In this case, the plaintiff moved in limine to bar the defendant from asking whether the plaintiff’s airbags deployed “at any time during the course of the subject accident.” Id. at 2. According to the plaintiff, the question was improper because it was an “attempt by [the] defendant to suggest to the jury that the impact between the vehicles was minor given that the airbags did not deploy.” Ibid. In response, the defendant “contended that the jury should be able to consider whether or not the airbags deployed in their evaluation of the force of the impact” of the accident. Id. at 2-3. The issue was one of first impression in New Jersey.

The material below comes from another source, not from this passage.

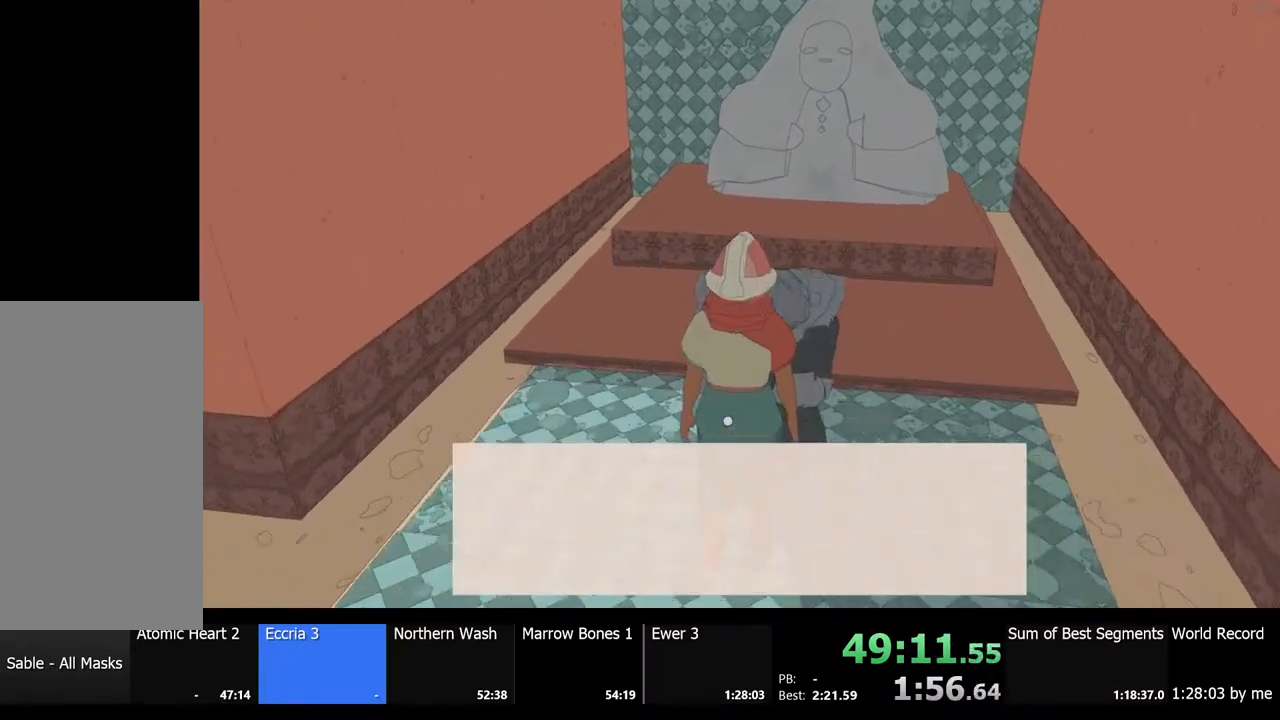
{"keys": [], "mouse": ["left"], "events": [[33, "e", "up"], [33, "mouse_left", "up"], [100, "mouse_left", "down"], [133, "e", "down"], [200, "e", "up"], [200, "mouse_left", "up"], [300, "e", "down"], [300, "mouse_left", "down"], [367, "e", "up"], [400, "mouse_left", "up"], [467, "e", "down"], [467, "mouse_left", "down"], [500, "e", "up"]]}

In a written decision, the Honorable Joseph L. Marczyk, P.J.Cv., held that in automobile negligence actions, “the deployment of the airbags could be relevant depending on the facts of the case and how the evidence is presented,” but such evidence must be accompanied by “competent expert testimony addressing the different variables at play in the[] situation[].” Id. at 6. The court opined that “[w]hether or not the airbags deployed is not relevant in the absence of expert testimony because it does not, without more information, tend to prove or disprove an issue in the case.” Ibid. The court further stated a motor vehicle’s “airbag system is a complex mechanism or instrumentality which requires expert testimony to explain why an airbag did or did not activate in a specific situation.” Id. at 7. In so holding, the court cited Wood v Toyota Motor Corporation [2000], and Britt v Chrysler Corporation [1997], two products liability decisions where the courts held, in pertinent part, “the issue of whether an airbag was defectively designed is well ‘beyond the ken of the average layman,’” and “an airbag system is ‘precisely the type of complex and technical commodity that [requires] expert testimony to prove an alleged defect.’”

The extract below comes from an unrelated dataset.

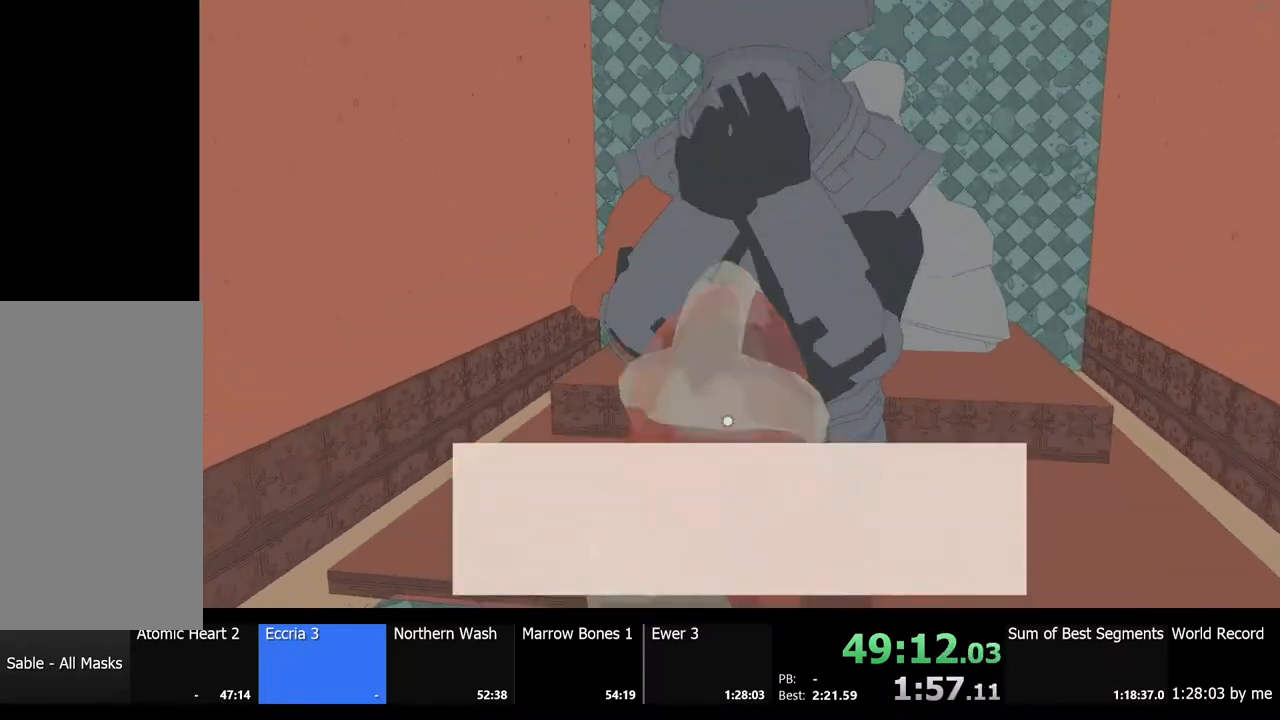
{"keys": ["e"], "mouse": ["left"], "events": [[67, "mouse_left", "up"], [133, "e", "down"], [133, "mouse_left", "down"], [167, "e", "up"], [233, "mouse_left", "up"], [267, "e", "down"], [300, "mouse_left", "down"], [367, "e", "up"], [400, "mouse_left", "up"], [467, "e", "down"], [467, "mouse_left", "down"]]}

Despite being published, a “Law Division decision is not binding on any court.” State v Anicama [2018]. That fact notwithstanding, two months later, the Appellate Division issued a blanket endorsement of Judge Marczyk’s opinion in a brief paragraph couched within a 40-page published decision, stating “[e]vidence concerning airbags deploying or not deploying is inadmissible in the absence of expert testimony. Morales-Hurtado v Reinoso [2018] (slip op. at 24). The court provided no further citation or support for this proposition other than reference to Taing.

In citing Taing, the Appellate Division has superimposed the law regarding design defects and products liability upon common law negligence claims. While not mutually exclusive, products liability and negligence claims are different and present different issues for the jury’s determination. “To succeed under a ... design-defect theory, a plaintiff must prove ‘that the product was defective, that the defect existed when the product left the defendant's control, and that the defect caused injury to a reasonably foreseeable user.’” Zaza v Marquess & Nell, Incorporated [1996]. “Generally, the emphasis in ... products liability analysis is on the safety of the product, not on the reasonableness of the manufacturer's conduct.” Ibid. Thus, whereas negligence is conduct-oriented, a design defect claim asks whether the product was reasonably safe for its foreseeable purposes. Beshada v Johns-Manville Products Corporation [1982]. While a juror may not understand the intricacies of an airbag system necessary to formulate an opinion as to whether it was defectively designed, a juror knows from common experience an airbag tends to deploy when a moderate to severe impact occurs, rather than a light or negligible impact.

To the extent the evidence of airbag deployment requires analysis beyond the standard principles of relevancy — i.e., having a tendency in reason to prove or disprove any fact of consequence to the determination of the action — it is worthy of more judicial scrutiny than cursory reference to foreign case law pertaining to design defect issues.


Under the current state of the law, absent expert testimony, attorneys may rely on Reinoso and Taing in order to prevent the introduction of evidence regarding whether or not an airbag deployed as a result of a car accident. While the rule is one of general applicability, it will likely benefit plaintiffs more than defendants.

Moving forward, Reinoso and Taing may call into question the continued viability of Brenman v Demello [2007], where the court held the issue of whether to admit photographs of vehicle damage, absent expert testimony, is within the “sound discretion of the trial court.”